[Design files in text formats]

○ ○ ○ ○ ○

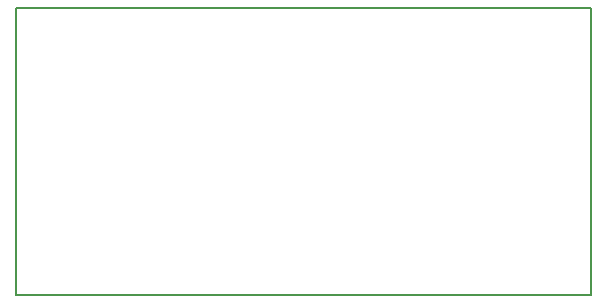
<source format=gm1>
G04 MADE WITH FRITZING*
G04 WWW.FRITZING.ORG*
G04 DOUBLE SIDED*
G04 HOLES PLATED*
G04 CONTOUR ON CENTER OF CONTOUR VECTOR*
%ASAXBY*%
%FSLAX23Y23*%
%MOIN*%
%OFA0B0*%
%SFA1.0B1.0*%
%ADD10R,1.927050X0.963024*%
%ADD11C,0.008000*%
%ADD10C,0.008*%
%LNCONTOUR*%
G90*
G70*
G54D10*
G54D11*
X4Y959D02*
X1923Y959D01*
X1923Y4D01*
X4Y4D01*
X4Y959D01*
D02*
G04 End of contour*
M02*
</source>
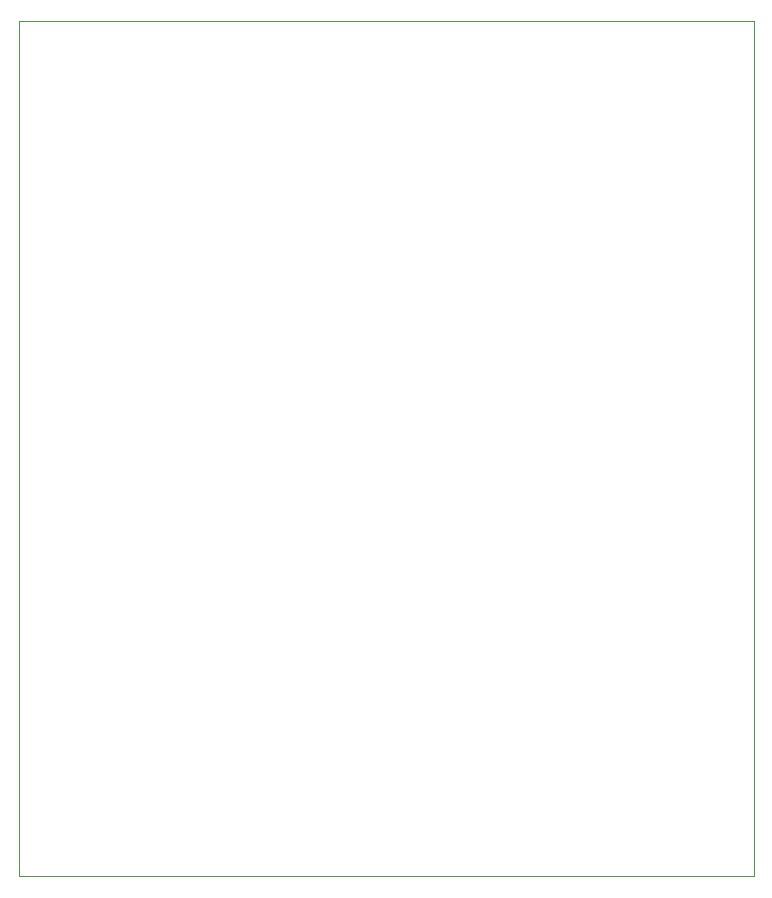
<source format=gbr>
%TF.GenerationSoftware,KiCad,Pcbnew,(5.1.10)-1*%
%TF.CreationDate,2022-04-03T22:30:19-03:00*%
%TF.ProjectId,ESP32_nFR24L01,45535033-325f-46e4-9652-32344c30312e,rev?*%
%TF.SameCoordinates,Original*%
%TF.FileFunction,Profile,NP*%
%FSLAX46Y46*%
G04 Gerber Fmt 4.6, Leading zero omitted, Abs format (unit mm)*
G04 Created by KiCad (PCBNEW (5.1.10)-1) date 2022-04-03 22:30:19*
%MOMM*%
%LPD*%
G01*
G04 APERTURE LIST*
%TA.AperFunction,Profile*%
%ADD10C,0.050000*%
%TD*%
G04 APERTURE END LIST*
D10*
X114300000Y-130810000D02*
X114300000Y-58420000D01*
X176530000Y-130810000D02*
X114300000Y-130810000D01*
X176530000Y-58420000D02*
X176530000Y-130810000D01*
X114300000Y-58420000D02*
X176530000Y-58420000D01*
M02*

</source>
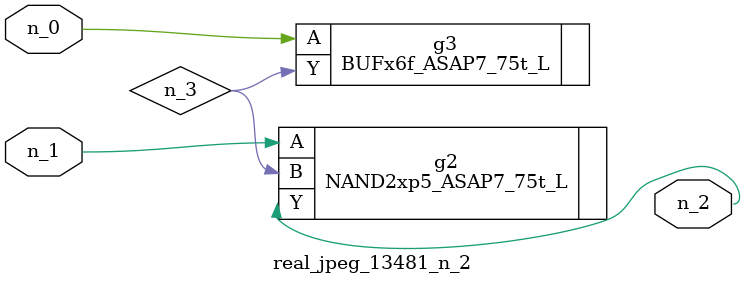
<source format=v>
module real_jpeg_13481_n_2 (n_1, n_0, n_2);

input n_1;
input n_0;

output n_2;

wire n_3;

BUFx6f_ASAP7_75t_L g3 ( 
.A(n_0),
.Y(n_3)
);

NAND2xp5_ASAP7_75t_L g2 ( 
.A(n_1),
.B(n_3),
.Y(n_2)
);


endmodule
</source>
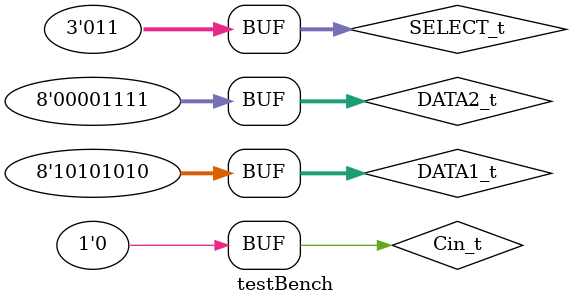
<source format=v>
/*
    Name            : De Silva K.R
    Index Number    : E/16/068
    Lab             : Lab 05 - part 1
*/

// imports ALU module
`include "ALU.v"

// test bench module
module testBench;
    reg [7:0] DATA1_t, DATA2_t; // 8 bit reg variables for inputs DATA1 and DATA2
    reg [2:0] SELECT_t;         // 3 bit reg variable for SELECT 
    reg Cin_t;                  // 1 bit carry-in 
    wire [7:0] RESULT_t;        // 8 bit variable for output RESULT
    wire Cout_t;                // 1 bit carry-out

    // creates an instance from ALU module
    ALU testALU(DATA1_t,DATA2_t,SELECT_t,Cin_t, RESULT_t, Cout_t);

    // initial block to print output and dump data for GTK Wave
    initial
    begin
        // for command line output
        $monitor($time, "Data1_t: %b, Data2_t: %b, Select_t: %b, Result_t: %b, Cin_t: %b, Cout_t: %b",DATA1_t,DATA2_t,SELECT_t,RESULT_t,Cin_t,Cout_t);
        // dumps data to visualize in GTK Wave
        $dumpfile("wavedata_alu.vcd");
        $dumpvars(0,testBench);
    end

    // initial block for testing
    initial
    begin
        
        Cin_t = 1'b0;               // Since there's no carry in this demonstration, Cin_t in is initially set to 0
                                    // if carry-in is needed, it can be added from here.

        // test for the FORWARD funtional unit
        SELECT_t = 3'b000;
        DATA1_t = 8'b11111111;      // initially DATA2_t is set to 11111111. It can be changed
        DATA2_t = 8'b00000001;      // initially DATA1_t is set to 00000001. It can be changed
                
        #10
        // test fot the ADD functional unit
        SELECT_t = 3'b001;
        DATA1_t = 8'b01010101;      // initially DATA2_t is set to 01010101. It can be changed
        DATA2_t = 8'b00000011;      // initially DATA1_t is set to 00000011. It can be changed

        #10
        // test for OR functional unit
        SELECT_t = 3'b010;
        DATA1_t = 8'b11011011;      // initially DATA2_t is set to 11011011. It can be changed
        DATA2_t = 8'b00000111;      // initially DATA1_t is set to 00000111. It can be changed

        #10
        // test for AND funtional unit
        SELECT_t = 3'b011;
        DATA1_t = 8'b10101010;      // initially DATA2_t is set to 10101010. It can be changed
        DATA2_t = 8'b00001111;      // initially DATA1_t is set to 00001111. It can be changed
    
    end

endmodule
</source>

○ ○ ○ ○ ○

**Problem description:** Copy the data word for word. Pictures do not go in the copy.

**Reply:**
<source format=gm1>
G04 MADE WITH FRITZING*
G04 WWW.FRITZING.ORG*
G04 DOUBLE SIDED*
G04 HOLES PLATED*
G04 CONTOUR ON CENTER OF CONTOUR VECTOR*
%ASAXBY*%
%FSLAX23Y23*%
%MOIN*%
%OFA0B0*%
%SFA1.0B1.0*%
%ADD10R,1.927050X0.963024*%
%ADD11C,0.008000*%
%ADD10C,0.008*%
%LNCONTOUR*%
G90*
G70*
G54D10*
G54D11*
X4Y959D02*
X1923Y959D01*
X1923Y4D01*
X4Y4D01*
X4Y959D01*
D02*
G04 End of contour*
M02*
</source>
<source format=gbr>
%TF.GenerationSoftware,KiCad,Pcbnew,(5.1.10)-1*%
%TF.CreationDate,2022-04-03T22:30:19-03:00*%
%TF.ProjectId,ESP32_nFR24L01,45535033-325f-46e4-9652-32344c30312e,rev?*%
%TF.SameCoordinates,Original*%
%TF.FileFunction,Profile,NP*%
%FSLAX46Y46*%
G04 Gerber Fmt 4.6, Leading zero omitted, Abs format (unit mm)*
G04 Created by KiCad (PCBNEW (5.1.10)-1) date 2022-04-03 22:30:19*
%MOMM*%
%LPD*%
G01*
G04 APERTURE LIST*
%TA.AperFunction,Profile*%
%ADD10C,0.050000*%
%TD*%
G04 APERTURE END LIST*
D10*
X114300000Y-130810000D02*
X114300000Y-58420000D01*
X176530000Y-130810000D02*
X114300000Y-130810000D01*
X176530000Y-58420000D02*
X176530000Y-130810000D01*
X114300000Y-58420000D02*
X176530000Y-58420000D01*
M02*

</source>
<source format=v>
module real_jpeg_13481_n_2 (n_1, n_0, n_2);

input n_1;
input n_0;

output n_2;

wire n_3;

BUFx6f_ASAP7_75t_L g3 ( 
.A(n_0),
.Y(n_3)
);

NAND2xp5_ASAP7_75t_L g2 ( 
.A(n_1),
.B(n_3),
.Y(n_2)
);


endmodule
</source>
<source format=v>
/*
    Name            : De Silva K.R
    Index Number    : E/16/068
    Lab             : Lab 05 - part 1
*/

// imports ALU module
`include "ALU.v"

// test bench module
module testBench;
    reg [7:0] DATA1_t, DATA2_t; // 8 bit reg variables for inputs DATA1 and DATA2
    reg [2:0] SELECT_t;         // 3 bit reg variable for SELECT 
    reg Cin_t;                  // 1 bit carry-in 
    wire [7:0] RESULT_t;        // 8 bit variable for output RESULT
    wire Cout_t;                // 1 bit carry-out

    // creates an instance from ALU module
    ALU testALU(DATA1_t,DATA2_t,SELECT_t,Cin_t, RESULT_t, Cout_t);

    // initial block to print output and dump data for GTK Wave
    initial
    begin
        // for command line output
        $monitor($time, "Data1_t: %b, Data2_t: %b, Select_t: %b, Result_t: %b, Cin_t: %b, Cout_t: %b",DATA1_t,DATA2_t,SELECT_t,RESULT_t,Cin_t,Cout_t);
        // dumps data to visualize in GTK Wave
        $dumpfile("wavedata_alu.vcd");
        $dumpvars(0,testBench);
    end

    // initial block for testing
    initial
    begin
        
        Cin_t = 1'b0;               // Since there's no carry in this demonstration, Cin_t in is initially set to 0
                                    // if carry-in is needed, it can be added from here.

        // test for the FORWARD funtional unit
        SELECT_t = 3'b000;
        DATA1_t = 8'b11111111;      // initially DATA2_t is set to 11111111. It can be changed
        DATA2_t = 8'b00000001;      // initially DATA1_t is set to 00000001. It can be changed
                
        #10
        // test fot the ADD functional unit
        SELECT_t = 3'b001;
        DATA1_t = 8'b01010101;      // initially DATA2_t is set to 01010101. It can be changed
        DATA2_t = 8'b00000011;      // initially DATA1_t is set to 00000011. It can be changed

        #10
        // test for OR functional unit
        SELECT_t = 3'b010;
        DATA1_t = 8'b11011011;      // initially DATA2_t is set to 11011011. It can be changed
        DATA2_t = 8'b00000111;      // initially DATA1_t is set to 00000111. It can be changed

        #10
        // test for AND funtional unit
        SELECT_t = 3'b011;
        DATA1_t = 8'b10101010;      // initially DATA2_t is set to 10101010. It can be changed
        DATA2_t = 8'b00001111;      // initially DATA1_t is set to 00001111. It can be changed
    
    end

endmodule
</source>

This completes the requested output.